Directives —
1. In the column on the baby gap, what reason does Romney give for Europe's low fertility rates? Please answer in one to three sentences.
2. Reproduce the part of the baby gap column starting at "Spend any time" and ending at "statistics about babies.".

Passage provided —
══════

The Ottawa Citizen Saturday, February 23, 2008, By Dan Gardner. ©The Ottawa Citizen.

Mind the Baby Gap ... But Ignore the Steyn.

Spend any time listening to conservatives and you will soon realize they are obsessed with babies. Or rather, they are obsessed with statistics about babies.

"Europe is facing a demographic disaster," Mitt Romney warned in the final speech of his campaign for the Republican nomination. Europeans aren't having enough babies, Romney said. All European countries have fertility rates below the 2.1 babies per woman -- the "replacement rate" --needed to keep the population stable. In some countries, the rate is as low as 1.2. "That's the inevitable product of weakened faith in the Creator, failed families, disrespect for the sanctity of human life, and eroded morality."

Romney also railed against the soul-sucking damage done by tax-funded social programs. And he warned that if the United States were to stray from conservative verities it could end up "the France of the 21st century."

It was a bravura performance. Romney squeezed the entire conservative worldview into one short speech. Only one thing was missing: Muslims.

In the conservative telling, Europe's "demographic disaster" has two components. One is the unwillingness of Europeans to raise the next generation of cheese-eating surrender monkeys. For that, godless socialism is to blame. The second component is the fecund Mohammedan woman -- picture her veiled and enslaved -- who keeps pushing out little jihadists at a terrifying rate.

══════

Source material —
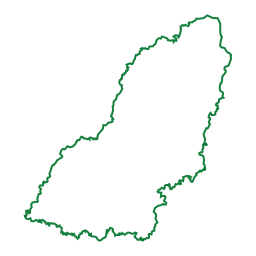 Caracol, Mato Grosso do Sul, Brazil (Natural Earth projection)
{"feature_id": "56859067B79798079212629", "entity_name": "Caracol", "entity_type": "district", "adm_level": 2, "iso_a3": "BRA", "parent_name": "Brazil", "parent_adm1": "Mato Grosso do Sul", "projection": "natural_earth1", "projection_center": [-57.105, -21.905], "detail": "fine", "context": "isolated", "style": "outline", "palette": "green", "viewbox_px": 256, "rotation_deg": 0, "n_neighbors": 0, "source": "geoboundaries", "source_scale": "gbopen_adm2", "svg_char_len": 5835}
<svg xmlns="http://www.w3.org/2000/svg" viewBox="0 0 256 256"><path d="M179.1,183.1L179.3,180.6L180.3,180.3L181.1,181.0L182.0,180.5L183.0,181.1L183.6,178.6L183.1,177.2L186.5,176.0L187.7,176.0L188.2,176.9L189.2,176.1L190.8,177.0L189.8,177.5L189.3,178.6L190.7,179.4L190.4,180.8L191.5,181.8L192.5,181.8L194.8,176.7L196.6,175.0L196.0,173.9L196.9,172.9L198.8,172.2L199.6,170.7L200.5,170.6L201.1,171.5L203.2,169.6L204.2,170.1L205.2,169.6L205.2,168.4L204.3,168.1L204.9,167.3L204.7,165.3L203.5,163.9L204.1,160.1L203.3,156.1L202.3,155.4L200.3,155.0L199.4,154.4L199.2,153.3L200.6,152.3L202.0,152.4L202.5,151.6L202.4,149.2L203.3,148.2L203.0,144.5L203.7,143.8L204.7,144.8L206.0,145.1L206.7,144.6L206.2,143.8L205.3,143.6L204.6,142.4L205.2,138.9L204.1,136.5L203.6,134.0L206.3,128.2L207.6,128.5L210.0,124.0L209.1,123.1L208.9,121.8L210.1,119.1L209.9,118.0L208.8,117.7L208.6,116.7L209.6,114.0L210.7,112.8L211.8,115.2L215.3,114.6L215.3,111.9L216.7,111.0L216.6,109.8L217.0,108.9L218.0,108.9L218.2,107.8L217.7,107.0L217.7,105.6L216.8,105.7L215.9,104.9L216.5,103.4L217.6,103.1L219.0,101.5L218.9,100.0L219.3,99.1L223.4,97.7L222.4,96.9L223.1,93.6L222.9,92.6L220.2,90.7L219.8,89.4L219.8,85.6L220.6,84.4L220.5,83.2L221.4,82.9L221.8,82.0L222.4,76.5L225.5,72.5L225.9,71.4L225.5,70.3L224.7,69.8L224.4,68.2L224.9,67.0L228.3,65.8L229.0,64.7L231.1,58.5L230.6,56.0L231.1,55.0L229.2,53.0L228.1,52.8L226.1,50.8L224.7,48.1L221.1,47.2L220.1,45.6L220.8,40.5L222.0,36.9L221.1,36.0L220.3,32.9L220.2,23.4L217.7,18.2L214.4,17.9L213.4,18.3L207.2,15.4L203.7,18.1L198.2,18.9L197.1,18.5L196.0,19.0L195.6,20.3L193.4,21.3L192.5,22.3L189.2,22.4L188.5,23.1L189.3,24.1L188.9,25.4L188.0,26.2L185.3,24.8L183.8,25.8L182.7,25.0L180.6,26.5L180.5,27.5L181.2,28.6L180.6,29.4L180.9,31.5L180.2,32.3L180.2,33.8L179.4,35.0L179.3,36.4L178.5,37.4L177.6,35.5L175.6,35.2L173.5,36.4L174.1,37.3L175.7,37.9L176.4,39.2L176.3,40.8L174.8,40.3L173.6,42.0L173.1,40.2L170.2,40.6L167.8,40.2L167.7,38.9L165.9,37.8L162.0,36.5L160.8,38.6L159.2,38.2L157.5,39.1L156.1,41.4L155.6,43.7L154.0,44.9L153.0,46.3L149.6,46.5L148.3,49.0L145.9,48.9L145.2,48.1L144.1,48.5L141.9,48.1L141.1,48.6L142.2,49.2L141.8,50.1L140.2,50.9L139.6,51.8L139.8,53.7L138.6,53.8L137.8,54.8L135.9,55.0L135.8,56.1L135.0,57.3L135.1,58.9L133.7,60.6L132.9,63.5L131.9,64.2L130.2,63.3L126.6,64.6L127.2,65.4L127.2,67.3L128.1,67.5L127.2,68.3L128.0,69.7L127.2,70.8L126.0,70.8L125.5,73.1L124.4,73.1L123.8,74.9L123.0,74.5L122.0,75.2L122.0,78.5L121.0,78.8L120.9,79.8L119.8,80.1L119.2,82.5L120.1,84.6L121.9,85.3L121.6,86.6L122.3,88.9L120.0,93.0L117.0,95.3L116.1,99.3L114.1,101.0L113.6,102.1L113.4,105.6L112.7,106.4L113.0,110.4L112.0,114.3L111.2,115.4L111.2,116.8L112.2,117.2L113.3,119.3L112.1,119.9L112.6,121.2L112.0,122.0L110.6,122.5L108.7,122.4L105.7,125.4L103.4,125.1L102.9,128.8L97.8,134.7L97.7,136.9L97.0,137.8L97.3,138.9L95.5,139.3L94.7,138.3L93.9,138.5L93.1,139.4L91.3,137.6L90.3,137.6L89.2,138.1L89.5,139.4L88.6,138.8L87.5,139.3L85.5,138.4L83.7,138.5L82.5,136.8L81.2,136.8L79.4,140.0L77.4,140.2L77.1,141.4L76.2,141.8L75.5,143.9L72.8,146.5L69.6,147.3L67.5,146.2L64.7,149.4L63.6,148.9L61.8,149.5L60.0,153.7L62.3,156.2L61.9,157.2L57.0,160.4L55.6,163.0L54.5,163.7L53.9,165.0L52.6,165.2L51.8,166.5L50.1,172.4L49.4,173.5L50.2,176.4L48.8,177.6L47.6,177.7L47.3,179.1L47.6,181.4L46.9,182.1L44.9,182.5L44.6,181.6L43.6,181.8L42.9,182.9L43.3,184.0L42.8,185.5L40.2,185.4L39.4,186.6L39.3,187.5L41.0,189.0L40.1,191.4L40.7,192.6L40.7,193.7L38.7,194.1L37.2,198.8L37.9,200.8L37.4,202.0L34.9,201.8L32.1,202.8L31.2,204.7L31.7,207.4L29.7,210.1L30.3,211.5L30.1,212.5L29.6,213.2L28.5,213.3L28.0,210.8L27.3,210.4L26.1,211.0L26.6,211.8L26.2,212.7L26.6,215.2L26.0,216.3L24.9,215.9L25.1,216.9L26.5,218.8L28.2,219.2L30.3,218.2L31.5,221.2L33.3,221.3L36.5,219.9L38.1,221.6L39.4,220.0L40.4,220.8L42.9,219.9L44.3,221.4L45.2,221.5L45.3,222.5L46.5,224.1L48.1,222.8L49.2,223.4L48.5,224.6L49.2,225.5L50.1,223.7L51.1,223.1L53.2,223.8L54.0,223.4L55.8,224.5L56.8,225.3L56.5,226.5L57.1,226.9L59.5,225.6L59.5,226.5L60.8,227.1L61.8,228.2L61.2,232.5L62.6,232.0L63.4,232.8L62.7,233.4L63.0,234.3L63.9,234.3L64.5,233.4L65.9,233.4L65.7,234.4L66.5,235.1L67.2,234.3L67.4,232.9L70.4,234.4L71.6,233.6L72.2,234.8L72.7,234.0L73.7,233.8L73.4,235.0L74.7,235.2L75.1,236.5L76.1,236.7L77.7,238.8L79.2,237.2L78.6,236.2L79.2,235.0L80.2,234.5L80.4,233.4L81.3,233.7L82.2,233.4L82.1,232.3L82.7,231.3L85.3,230.5L85.6,231.8L86.6,231.1L88.5,232.7L89.3,233.9L89.1,235.2L90.0,235.5L90.2,234.3L91.1,233.9L91.1,235.3L91.5,236.3L95.9,236.8L98.0,239.9L99.3,240.5L100.7,240.4L103.0,238.4L105.5,237.2L106.3,234.7L106.3,233.3L107.3,232.9L106.6,231.7L106.7,230.2L107.7,230.0L108.4,230.8L109.3,229.9L110.0,227.9L112.2,228.5L113.1,229.6L112.6,230.9L114.9,234.1L115.1,235.6L116.4,235.0L118.9,235.0L118.7,233.8L119.7,233.3L120.1,234.5L121.4,234.4L122.2,233.0L124.8,234.8L127.6,232.7L128.9,232.6L132.8,233.9L135.3,232.5L136.5,233.1L134.6,236.9L136.6,238.5L137.4,239.7L139.7,239.8L140.1,238.3L140.9,237.8L141.7,240.0L142.6,240.6L143.5,239.9L143.4,239.0L145.1,239.2L146.5,238.0L147.6,238.3L148.8,237.8L149.1,236.8L148.7,234.6L149.2,233.8L151.4,234.4L151.9,231.9L152.5,231.1L154.4,230.7L154.2,228.0L155.4,225.8L155.2,224.4L157.4,222.5L155.4,218.4L156.2,216.2L155.8,214.0L153.7,211.7L154.9,208.1L158.3,205.7L160.7,205.3L162.5,204.1L163.3,204.0L163.8,204.7L165.7,204.6L166.3,203.0L164.0,200.9L165.2,198.4L165.4,196.7L164.2,195.9L162.0,196.1L160.9,196.8L161.4,192.7L158.2,192.4L157.6,191.7L158.5,190.9L158.5,189.8L160.3,189.2L162.0,187.8L163.0,187.9L164.0,188.9L164.7,188.0L164.8,185.9L165.5,185.1L167.5,185.0L169.1,184.1L169.7,184.9L168.6,185.9L170.1,187.1L169.9,188.2L170.3,189.0L171.1,189.3L172.1,188.5L172.5,187.3L174.3,187.2L175.7,184.1L177.0,184.4L179.1,183.1ZM179.1,183.1L179.9,184.3L181.0,183.8L180.7,182.9L179.1,183.1ZM40.4,220.8L40.1,222.1L41.3,222.4L41.0,221.5L40.4,220.8Z" fill="none" stroke="#15803d" stroke-width="2"/></svg>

══════

Exercise answers —
1. Romney calls the low rates the inevitable product of weakened faith in the Creator, failed families, disrespect for the sanctity of human life, and eroded morality.

2.
Spend any time listening to conservatives and you will soon realize they are obsessed with babies. Or rather, they are obsessed with statistics about babies.